## Job:
Across the entries below, how many lines contain the string "dataout"? Only the number is wanted.

Records from a data collection
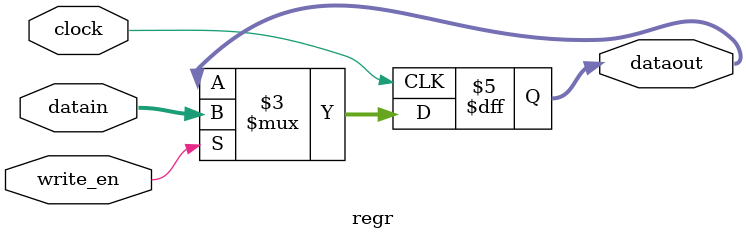
<source format=v>

module regr(input clock,
				input write_en,
				input [15:0] datain, 
				output reg [15:0] dataout );
				
always @(posedge clock) 
begin 
if (write_en == 1) 
		dataout <= datain; 
end 

endmodule 
</source>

## Answer area:
2